The failure of the two assaults was recognized by friend and foe as being a mere check; and Grant's men all believed they had now found the lookedfor leader. So they had. Like Lee and Stonewall Jackson in Virginia, Grant, with as yet inferior numbers (but with the immense advantage of sea-power), had seized, held, and acted on interior lines so ably that his forty-three thousand men had out-maneuvered and out-fought the sixty thousand of the enemy, beating them in detail on ground of their own besides inflicting a threefold loss. Grant lost little over four thousand. The Confederates lost nearly twelve thousand, half of whom were captured.
The only real trouble, besides the failure to carry the lines by assault, was with the two bad generals, McClernand and Banks.
McClernand had promulgated an order praising his own. corps to the skies and conveying the idea that he and it had won the battles. Moreover, he hinted that he had succeeded in the assault while the others had failed. This was especially offensive because Grant, at McClernand's urgent request, had sent reinforcements from other corps to confirm a success that he found nonexistent on the spot, except in McClernand's own words.
To crown this, McClernand had sent his official order, with all its misleading statements, to be published in the Northern press;and the whole army was now supplied with the papers containing it.
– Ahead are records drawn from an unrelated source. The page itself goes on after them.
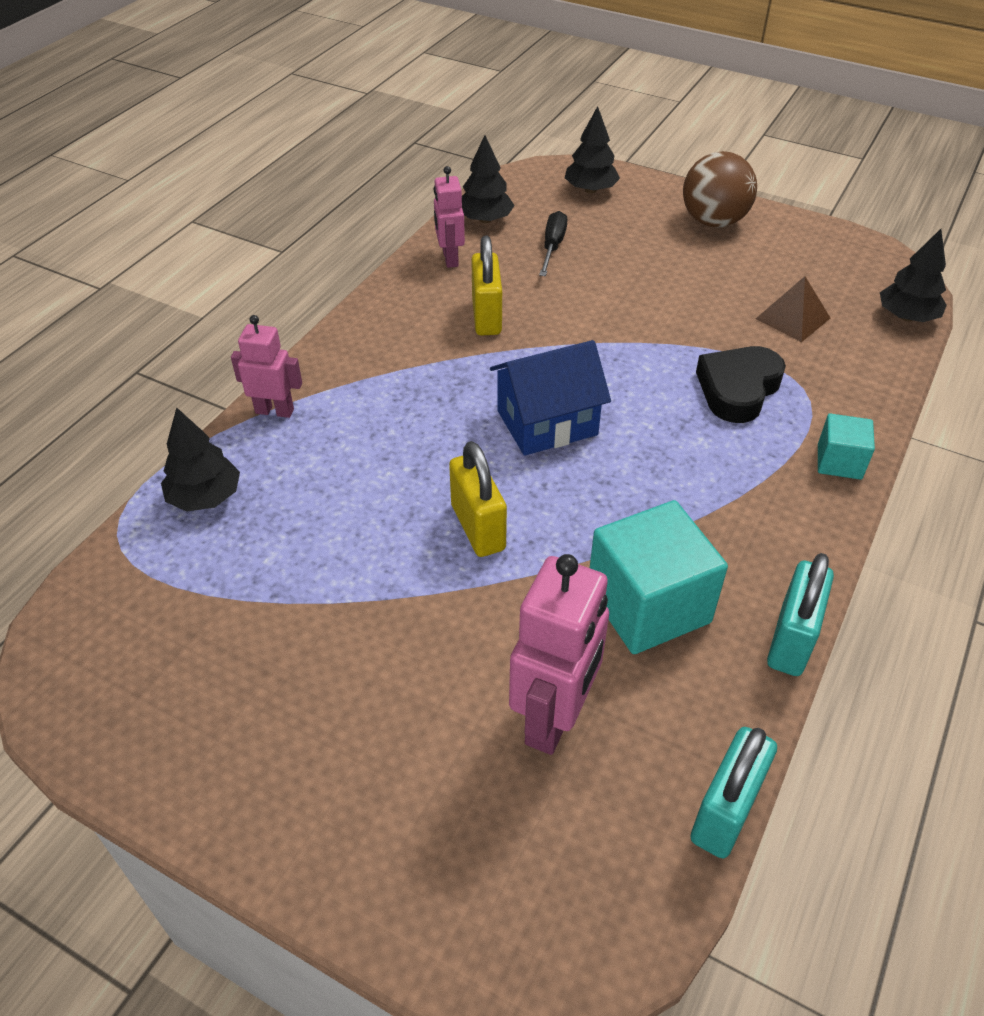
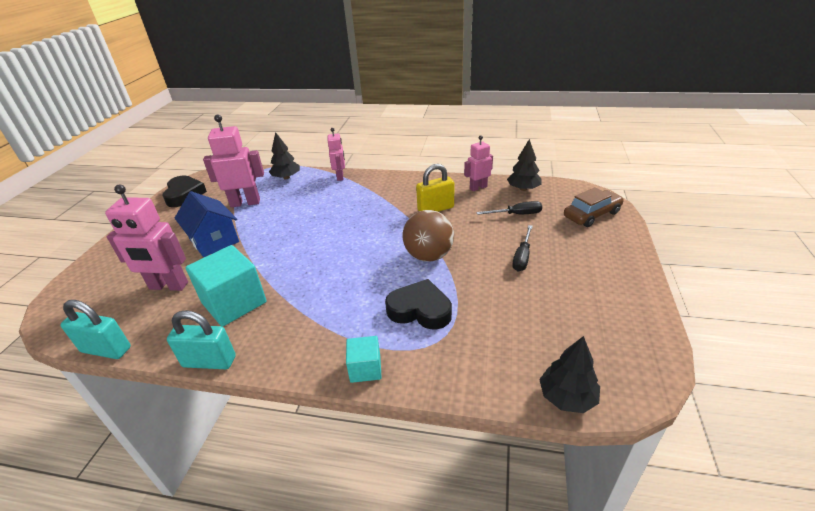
camera: 75 degrees right, 10 degrees down
yellow padlock [449,441,507,557] -> none
blue house [490,340,611,456] -> blue house moved to [175,191,239,257]
black tree [565,106,620,193] -> brown car [564,187,624,227]
brown ball [683,151,757,228] -> brown ball moved to [403,210,454,262]
brown pyramid [756,276,830,342] -> none
none -> black heart [163,175,207,207]
none -> pink robot [203,114,264,207]
none -> black screwdriver [512,225,533,271]

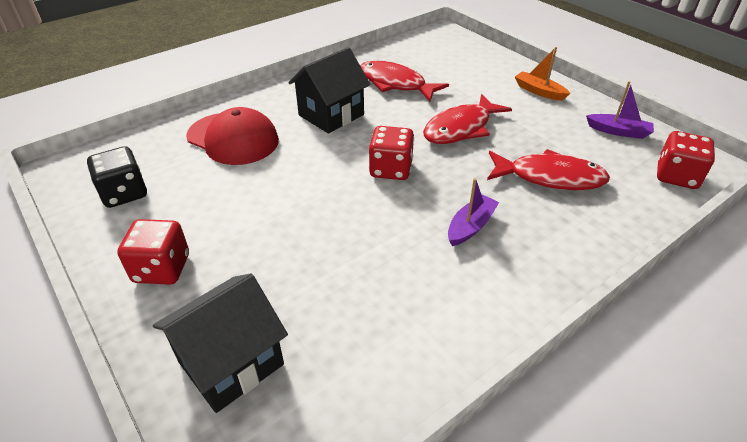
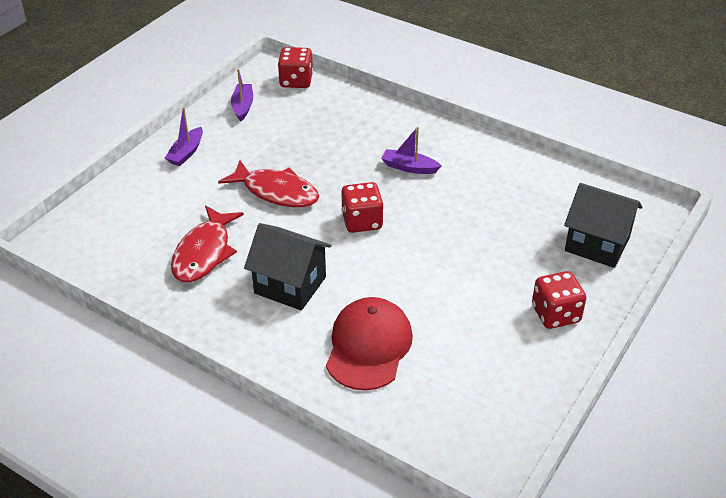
camera: 110 degrees left, 0 degrees up
black dice [87,146,147,208] -> none
red fish [487,149,610,190] -> none
orange boat [515,47,570,101] -> purple boat [165,107,203,166]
So gross a breach of discipline could not go unpunished; and McClernand was sent back to Springfield in disgrace.
Banks, unfortunately, was senior to Grant and of course independent of Farragut; so he could safely vex them both--Grant, by spoiling the plan of concerting the attacks on Port Hudson and Vicksburg in May; Farragut, by continual failure in cooperation and by leaving big guns exposed to capture on the west bank. But things turned out well, after all. The guns were saved by the naval vessels that beat off a Confederate attack on Donaldsonville; and Grant's army was saved from coming under Banks's command by Banks's own egregious failure in cooperation.
This failure thus became a blessing in disguise: a disguise too good for Halleck, whose reprimand from Washington on the twenty-third of May shows what dangers lurked beneath the mighthave-been. "The Government is exceedingly disappointed that you and General Grant are not acting in conjunction. It thought to secure that object by authorizing you to assume the entire command as soon as you and General Grant could unite."In the end the Confederates suffered much more than the Federals from civilian interference; for the orders of their Government came through in time to confuse a situation that was already bad and growing worse. Between Porter afloat and Grant ashore Vicksburg was doomed unless "Joe" Johnston came west with sufficient force to relieve it in time. Johnston did come early enough, but not in sufficient force; so the next best thing was to destroy all stores, abandon Vicksburg, and save the garrison.